Friday, September 01, 2006

Writers Work in Mysterious Ways

Writing is a mysterious, idiosyncratic practice. Our biggest challenge, especially as beginners, is to silence our inner critic and what Steven Pressfield calls Resistance.

(Resistance is the inner killjoy that pounds your resolve into shreds. We're all put on this planet to pursue some dream, or calling, and 90% of us resist it. Instead, we resist these longings - to become a novelist, to open our own business - and opt for safety and comfort.

A confession: I subscribe to this because I cannot believe in a God that calls so many people to be lawyers.)

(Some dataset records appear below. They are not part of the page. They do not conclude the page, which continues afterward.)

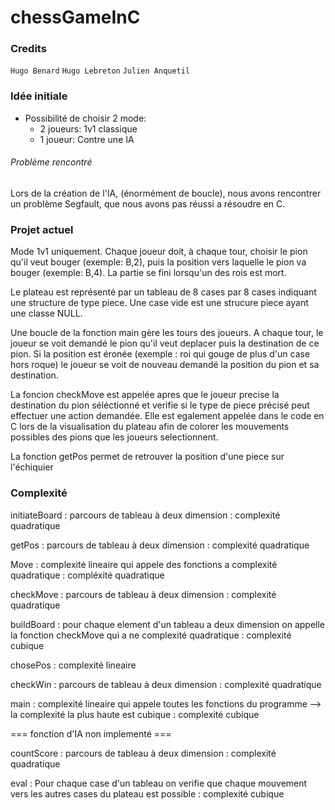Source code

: # chessGameInC

### Credits

`Hugo Benard`
`Hugo Lebreton`
`Julien Anquetil`

### Idée initiale

- Possibilité de choisir 2 mode:
    - 2 joueurs: 1v1 classique
    - 1 joueur: Contre une IA

###### Problème rencontré

Lors de la création de l'IA, (énormément de boucle), nous avons rencontrer un problème Segfault, que nous avons pas réussi a résoudre en C.

### Projet actuel

Mode 1v1 uniquement.
Chaque joueur doit, à chaque tour, choisir le pion qu'il veut bouger (exemple: B,2), puis la position vers laquelle le pion va bouger (exemple: B,4).
La partie se fini lorsqu'un des rois est mort.

Le plateau est représenté par un tableau de 8 cases par 8 cases indiquant une structure de type piece. Une case vide est une strucure piece ayant une classe NULL.

Une boucle de la fonction main gère les tours des joueurs.
A chaque tour, le joueur se voit demandé le pion qu'il veut deplacer puis la destination de ce pion. Si la position est éronée (exemple : roi qui gouge de plus d'un case hors roque) le joueur se voit de nouveau demandé la position du pion et sa destination.

La foncion checkMove est appelée apres que le joueur precise la destination du pion séléctionné et verifie si le type de piece précisé peut effectuer une action demandée.
Elle est egalement appelée dans le code en C lors de la visualisation du plateau afin de colorer les mouvements possibles des pions que les joueurs selectionnent. 

La fonction getPos permet de retrouver la position d'une piece sur l'échiquier
### Complexité

initiateBoard : parcours de tableau à deux dimension : complexité quadratique

getPos : parcours de tableau à deux dimension : complexité quadratique

Move : complexité lineaire qui appele des fonctions a complexité quadratique : compléxité quadratique

checkMove : parcours de tableau à deux dimension : complexité quadratique

buildBoard : pour chaque element d'un tableau a  deux dimension on appelle la fonction checkMove qui a ne complexité quadratique : complexité cubique

chosePos : complexité lineaire

checkWin : parcours de tableau à deux dimension : complexité quadratique

main : complexité lineaire qui appele toutes les fonctions du programme --> la complexité la plus haute est cubique : complexité cubique


=== fonction d'IA non implementé ===

countScore : parcours de tableau à deux dimension : complexité quadratique

eval : Pour chaque case d'un tableau on verifie que chaque mouvement vers les autres cases du plateau est possible : complexité cubique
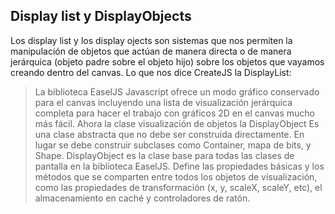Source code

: ## Display list y DisplayObjects

Los display list y los display ojects son sistemas que nos permiten la manipulación de objetos que actúan de manera directa o de manera jerárquica (objeto padre sobre el objeto hijo) sobre los objetos que vayamos creando dentro del canvas.
Lo que nos dice CreateJS la DisplayList:
>	La biblioteca EaselJS Javascript ofrece un modo gráfico conservado para el canvas incluyendo una lista de visualización jerárquica completa para hacer el trabajo con gráficos 2D en el canvas mucho más fácil.
Ahora la clase visualización de objetos la DisplayObject
>	Es una clase abstracta que no debe ser construida directamente. En lugar se debe construir subclases como Container, mapa de bits, y Shape. DisplayObject es la clase base para todas las clases de pantalla en la biblioteca EaselJS. Define las propiedades básicas y los métodos que se comparten entre todos los objetos de visualización, como las propiedades de transformación (x, y, scaleX, scaleY, etc), el almacenamiento en caché y controladores de ratón.
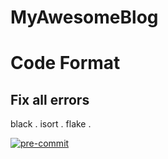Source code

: # MyAwesomeBlog

# Code Format
## Fix all errors

black .
isort .
flake .

[![pre-commit](https://img.shields.io/badge/pre--commit-enabled-brightgreen?logo=pre-commit)](https://github.com/pre-commit/pre-commit)
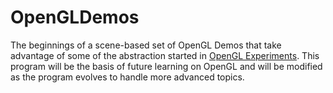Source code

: # OpenGLDemos
The beginnings of a scene-based set of OpenGL Demos that take advantage of some of the abstraction started in [OpenGL Experiments](https://github.com/ehorlocker/OpenGLExperiments). This program will be the basis of future learning on OpenGL and will be modified as the program evolves to handle more advanced topics.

Every writer must overcome Resistance and our pinche inner critic in their own way. Finally, after a year of floundering in grad school, I think I've found mine. My nefarious tag team needs more sleep than I do. If I wake up after a decent night of sleep, I have a 15-20 minute window where I can think and create unencumbered. The same applies to that window of time that I lie in bed, in the dark, before I fall asleep. (The idea germinated from a Seinfeld episode I watched last night.)

I noticed this today when I woke up and, while I was still wiping away my eye boogers, I was hit with BOOM! BOOM! BOOM!

Simultaneously, I had the realization I've already described above, the plot to my screenplay congealed, and I discovered a solution to the impasse that exists with my first novel.

The problem? Like three hungry baby birds, they were all vying for my unfettered attention. My mind loops and wanders, so I was barely able to transcribe a third of what I sensed before Dumb and Dumber crashed the party.

I'll have to try a tape recorder instead.